INSTRUCTIONS TO FOLLOW:
Within the lines below, find those that hold the string "linecap" and copy each one.

INPUT RECORDS:
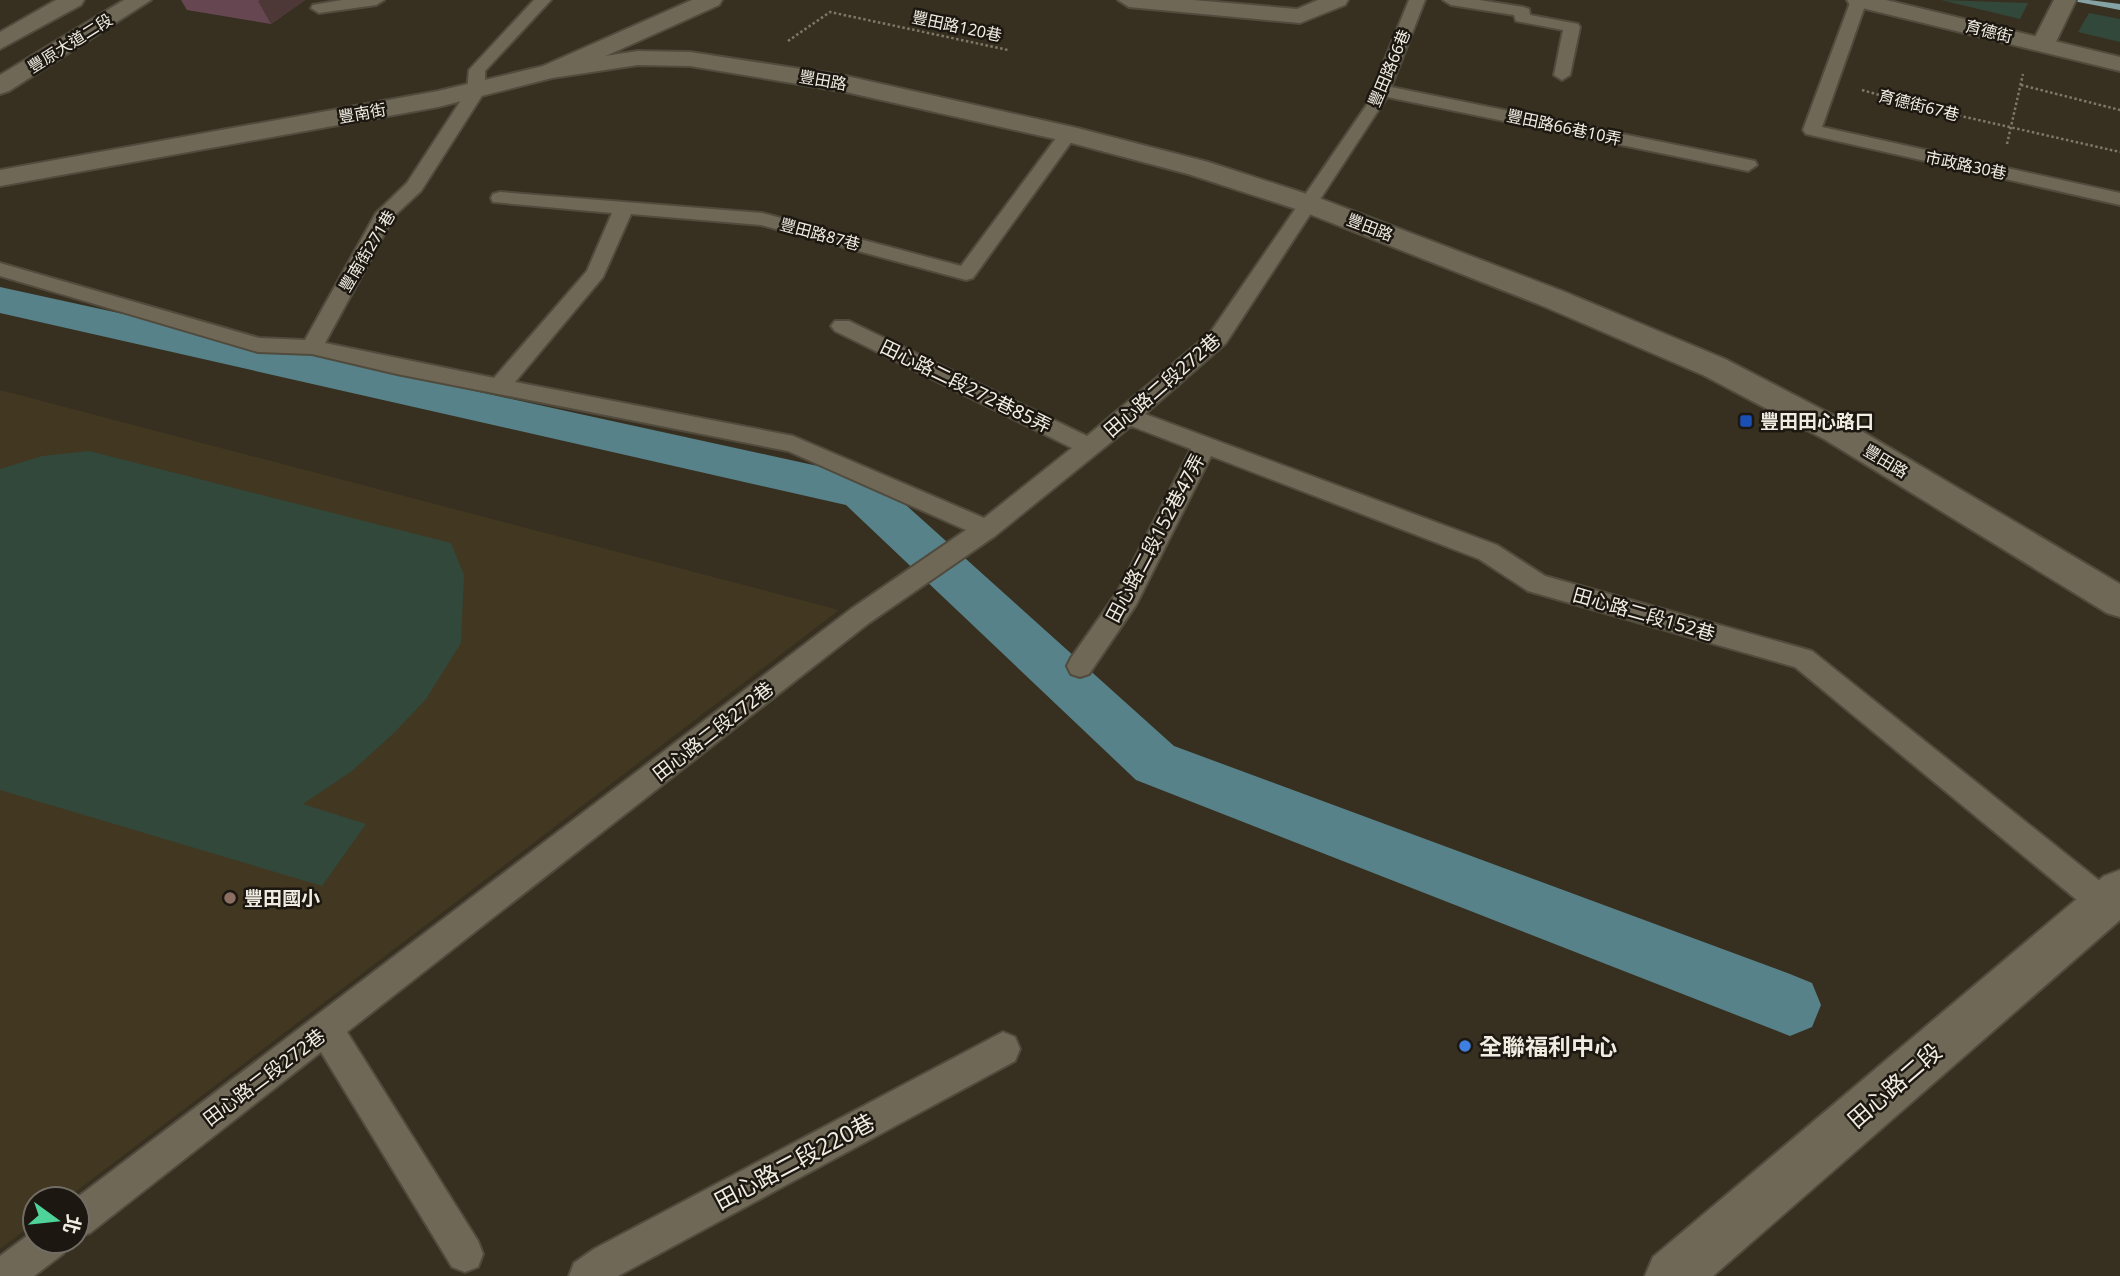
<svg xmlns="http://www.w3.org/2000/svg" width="2120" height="1276" font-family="'Noto Sans','Noto Sans TC',sans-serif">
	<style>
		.built { fill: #423721 }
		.green { fill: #32483a }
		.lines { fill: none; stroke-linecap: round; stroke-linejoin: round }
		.stream { fill: #85a2a4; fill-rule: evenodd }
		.canal { fill: #57828a; fill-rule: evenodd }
		.service-casing { stroke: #514b3d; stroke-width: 4 }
		.minor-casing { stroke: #514b3d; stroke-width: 4 }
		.tertiary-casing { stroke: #514b3d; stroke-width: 4 }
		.path { stroke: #7e786a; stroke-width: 2.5; stroke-dasharray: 2.5 2.5; stroke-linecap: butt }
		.service { fill: #706857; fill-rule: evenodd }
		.minor { fill: #706857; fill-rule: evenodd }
		.tertiary { fill: #706857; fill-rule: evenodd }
		.wall { fill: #664751 }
		.shaded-wall { fill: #4d3737 }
		.transit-dot { fill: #1a4fb4; stroke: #1c1811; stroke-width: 2.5 }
		.education-dot { fill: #8d6e63; stroke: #1c1811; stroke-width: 2.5 }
		.shop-dot { fill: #3f7fe0; stroke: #1c1811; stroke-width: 2.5 }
		.labels { text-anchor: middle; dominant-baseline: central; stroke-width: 5; stroke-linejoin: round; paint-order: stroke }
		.far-street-label { font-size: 16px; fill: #f1ece2; stroke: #1c1811 }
		.street-label { font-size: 19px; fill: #f1ece2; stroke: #1c1811 }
		.poi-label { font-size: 19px; font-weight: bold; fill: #f1ece2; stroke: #1c1811; text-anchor: start }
		.near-poi-label { font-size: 23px; font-weight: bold; fill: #f1ece2; stroke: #1c1811; text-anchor: start }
		.near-street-label { font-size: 23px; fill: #f1ece2; stroke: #1c1811 }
	</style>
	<rect width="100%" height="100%" fill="#373020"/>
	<path class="built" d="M0,390L839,610L66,1199H35V1222L0,1249Z"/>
	<path class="green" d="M1941,0L2028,3L2020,19Z
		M2089,13L2120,19V42L2078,32Z
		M89,451L451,543L464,575L461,643L426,699L395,732L352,771L303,804L366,824L322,886L0,790V469L42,456Z"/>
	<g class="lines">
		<path class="stream" d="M2068,0H2089L2120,4V10Z"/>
		<path class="canal" d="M0,287L877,479L1174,746L1790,974L1812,983L1821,1005L1812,1027L1790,1036L1136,780L846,505L0,313Z"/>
		<g class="service-casing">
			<path id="service" d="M342,0H384L376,5L319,13L311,8L313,5Z
				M534,0H551L485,71V91L421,191L394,216L325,343L494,378L587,271L612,213L493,202L491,198L493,194L500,192L762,213L961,266L1062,130H1074L1077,134L973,278L966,280L761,225L631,214L603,277L515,382L793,436L984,518L1072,448L835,331L831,326L835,321H849L1087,436L1210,333L1366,106L1409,0H1425L1391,87L1755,161L1757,165L1748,171L1387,97L1226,343L1145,414L1497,545L1545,576L1812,651L2116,894L2120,903L2116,914L2105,918L2094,914L1795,667L1528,591L1479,559L1211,456L1136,605L1089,674L1080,677L1071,674L1067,666L1071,658L1118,591L1191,449L1131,426L995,536L869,623L347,1032L478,1241L483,1254L478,1267L465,1272L452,1267L321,1052L90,1233L77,1238L75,1199L851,609L966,530L788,451L397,374L312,354L258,352L0,276V263L259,338L305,340L376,213L407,183L467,91L469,70Z
				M1443,0H1479L1523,7L1529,9L1530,15L1578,24L1580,27L1570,75L1562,80L1554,75L1563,30L1516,21L1514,15L1451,5Z
				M1851,0H1867L1822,127L2120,193V205L1806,134L1803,130Z
				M1003,1032L1015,1037L1020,1049L1015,1061L618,1276H569L574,1263L594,1249Z
				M35,1230V1241H68L63,1254L34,1276H0V1256Z"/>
		</g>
		<g class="minor-casing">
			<path id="minor" d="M692,0H722L719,5L561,76H543L540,71L543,66Z
				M2054,0H2076L2052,50H2034L2031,45Z"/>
		</g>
		<g class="tertiary-casing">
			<path id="tertiary" d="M56,0H84L81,5L0,49V32Z
				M124,0H151L9,91L0,94V75Z
				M1118,0H1193L1297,9L1318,0H1348L1345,5L1300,23L1129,7Z
				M1847,0H1886L2120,57V71L1850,5Z
				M638,51L690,52L846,76L1077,128L1208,162L1319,198L1565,292L1725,359L1848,423L2120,584V617L2107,613L1824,439L1703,375L1543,306L1299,210L1188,174L1064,141L846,92L690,66L638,65L552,78L438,107L0,186V170L438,91L552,64Z
				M2120,870V920L1713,1276H1645L1653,1257L2104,876Z"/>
		</g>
		<path class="path" d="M788,41L830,12L1008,50
			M2021,85L2120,110
			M1862,90L1921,107L2120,152
			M2007,144L2023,74"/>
		<use href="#service" class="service"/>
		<use href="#minor" class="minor"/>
		<use href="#tertiary" class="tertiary"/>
	</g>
	<path class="wall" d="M181,0H305L271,24L187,10Z"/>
	<path class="shaded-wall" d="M260,0H305L271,24L258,1Z"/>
	<rect class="transit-dot" x="1739" y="414" width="14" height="14" rx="3.5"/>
	<circle class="education-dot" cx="230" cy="898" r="7"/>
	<circle class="shop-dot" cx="1465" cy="1046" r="7"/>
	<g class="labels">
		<g class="far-street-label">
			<text transform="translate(957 26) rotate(12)">豐田路120巷</text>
			<text transform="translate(1989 31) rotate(14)">育德街</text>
			<text transform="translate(70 43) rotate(-32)">豐原大道二段</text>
			<text transform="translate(1389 68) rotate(-67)">豐田路66巷</text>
			<text transform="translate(823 80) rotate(10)">豐田路</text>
			<text transform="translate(1919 105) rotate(14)">育德街67巷</text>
			<text transform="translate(362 113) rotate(-10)">豐南街</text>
			<text transform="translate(1564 127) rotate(12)">豐田路66巷10弄</text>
			<text transform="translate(1966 165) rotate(12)">市政路30巷</text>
			<text transform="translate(1370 227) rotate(21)">豐田路</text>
			<text transform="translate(820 234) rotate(15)">豐田路87巷</text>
			<text transform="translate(367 251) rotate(-59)">豐南街271巷</text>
			<text transform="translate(1886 461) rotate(31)">豐田路</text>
		</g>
		<g class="street-label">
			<text transform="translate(1162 385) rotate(-41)">田心路二段272巷</text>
			<text transform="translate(966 386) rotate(26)">田心路二段272巷85弄</text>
			<text transform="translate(1155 538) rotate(-62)">田心路二段152巷47弄</text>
			<text transform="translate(1644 614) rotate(16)">田心路二段152巷</text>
			<text transform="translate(713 731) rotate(-38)">田心路二段272巷</text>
			<text transform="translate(264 1077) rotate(-37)">田心路二段272巷</text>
		</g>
		<g class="poi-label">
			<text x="1760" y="421">豐田田心路口</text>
			<text x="244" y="898">豐田國小</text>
		</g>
		<g class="near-poi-label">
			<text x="1479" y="1046">全聯福利中心</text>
		</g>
		<g class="near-street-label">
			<text transform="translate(1894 1085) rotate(-41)">田心路二段</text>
			<text transform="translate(794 1161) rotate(-28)">田心路二段220巷</text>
		</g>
	</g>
	<g transform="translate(56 1220) rotate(105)"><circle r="33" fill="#1c1811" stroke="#716d65" stroke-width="2"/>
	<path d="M0-5L12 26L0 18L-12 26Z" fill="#4ed399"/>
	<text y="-10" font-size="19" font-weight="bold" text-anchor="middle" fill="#f1ece2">北</text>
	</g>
</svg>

EXERCISE RESPONSE:
		.lines { fill: none; stroke-linecap: round; stroke-linejoin: round }
		.path { stroke: #7e786a; stroke-width: 2.5; stroke-dasharray: 2.5 2.5; stroke-linecap: butt }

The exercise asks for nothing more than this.